Exercise prompt
Copy every line of the items below verbatim, leaving out the pictures.

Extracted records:
==================================================
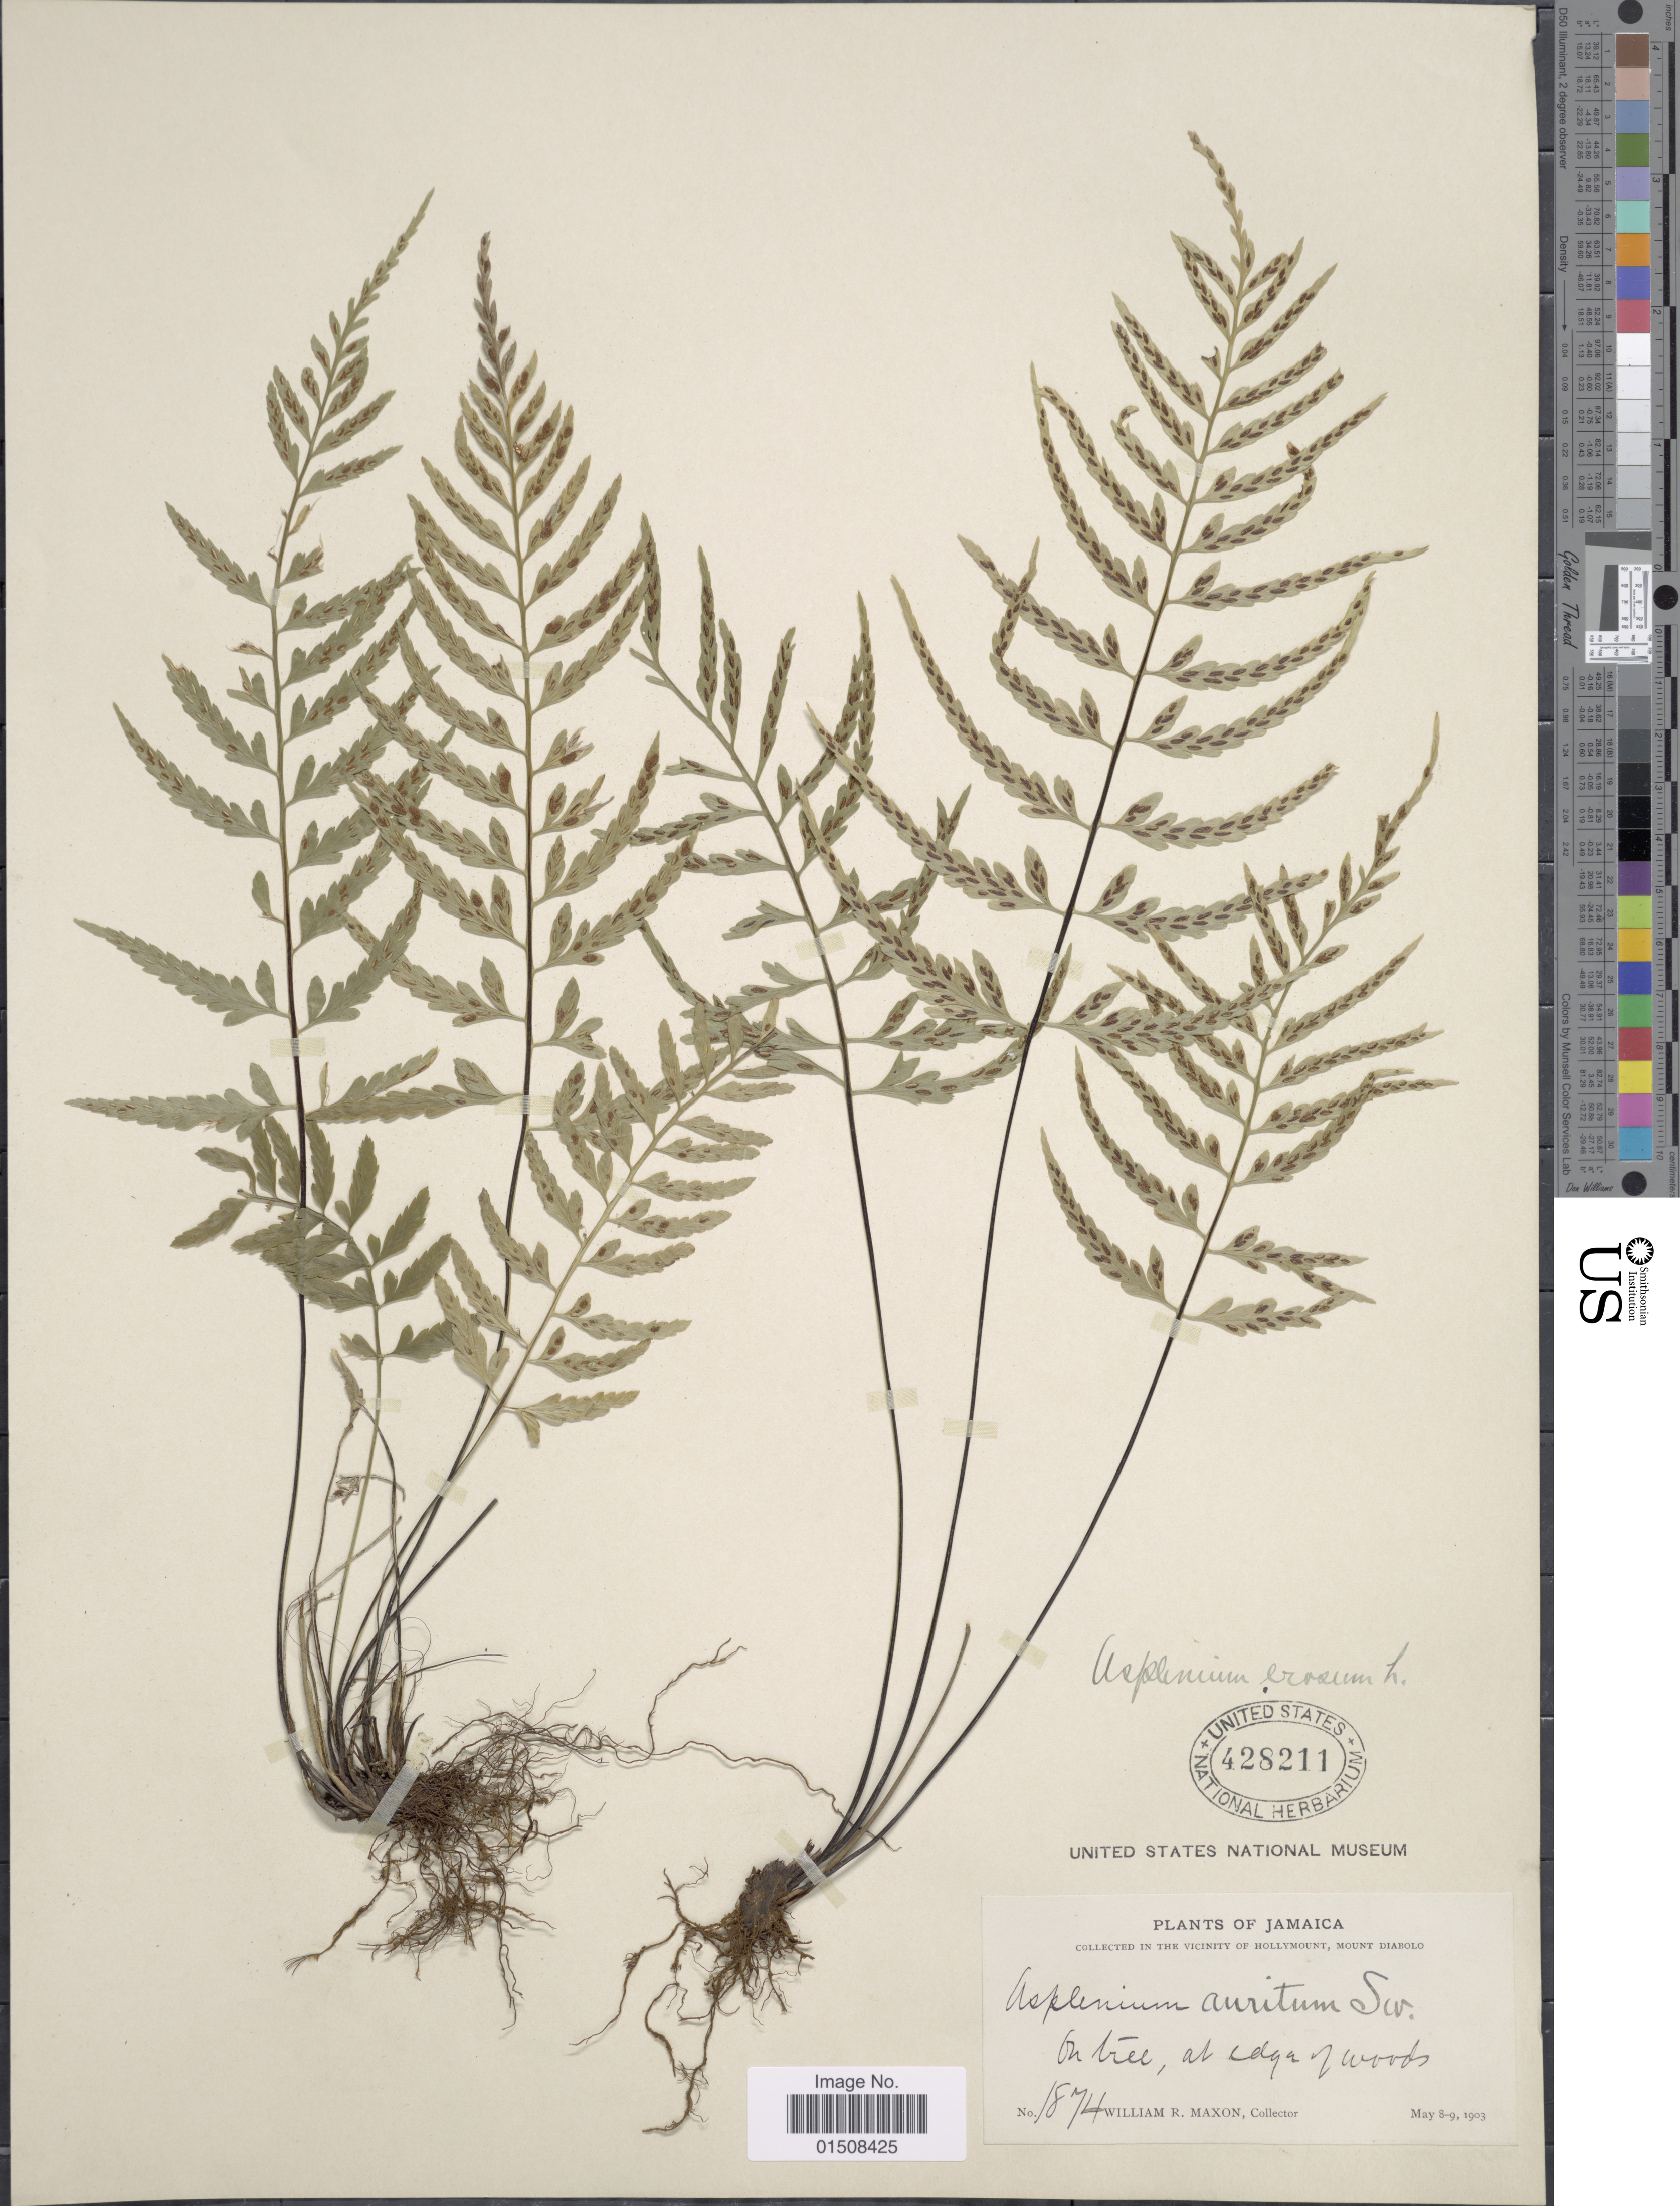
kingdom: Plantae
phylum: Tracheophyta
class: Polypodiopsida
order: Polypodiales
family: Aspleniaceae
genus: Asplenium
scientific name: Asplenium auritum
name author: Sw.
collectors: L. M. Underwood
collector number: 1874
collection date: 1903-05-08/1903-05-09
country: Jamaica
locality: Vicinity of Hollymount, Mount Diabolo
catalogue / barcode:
==================================================
Worked solution
kingdom: Plantae
phylum: Tracheophyta
class: Polypodiopsida
order: Polypodiales
family: Aspleniaceae
genus: Asplenium
scientific name: Asplenium auritum
name author: Sw.
collectors: L. M. Underwood
collector number: 1874
collection date: 1903-05-08/1903-05-09
country: Jamaica
locality: Vicinity of Hollymount, Mount Diabolo
catalogue / barcode:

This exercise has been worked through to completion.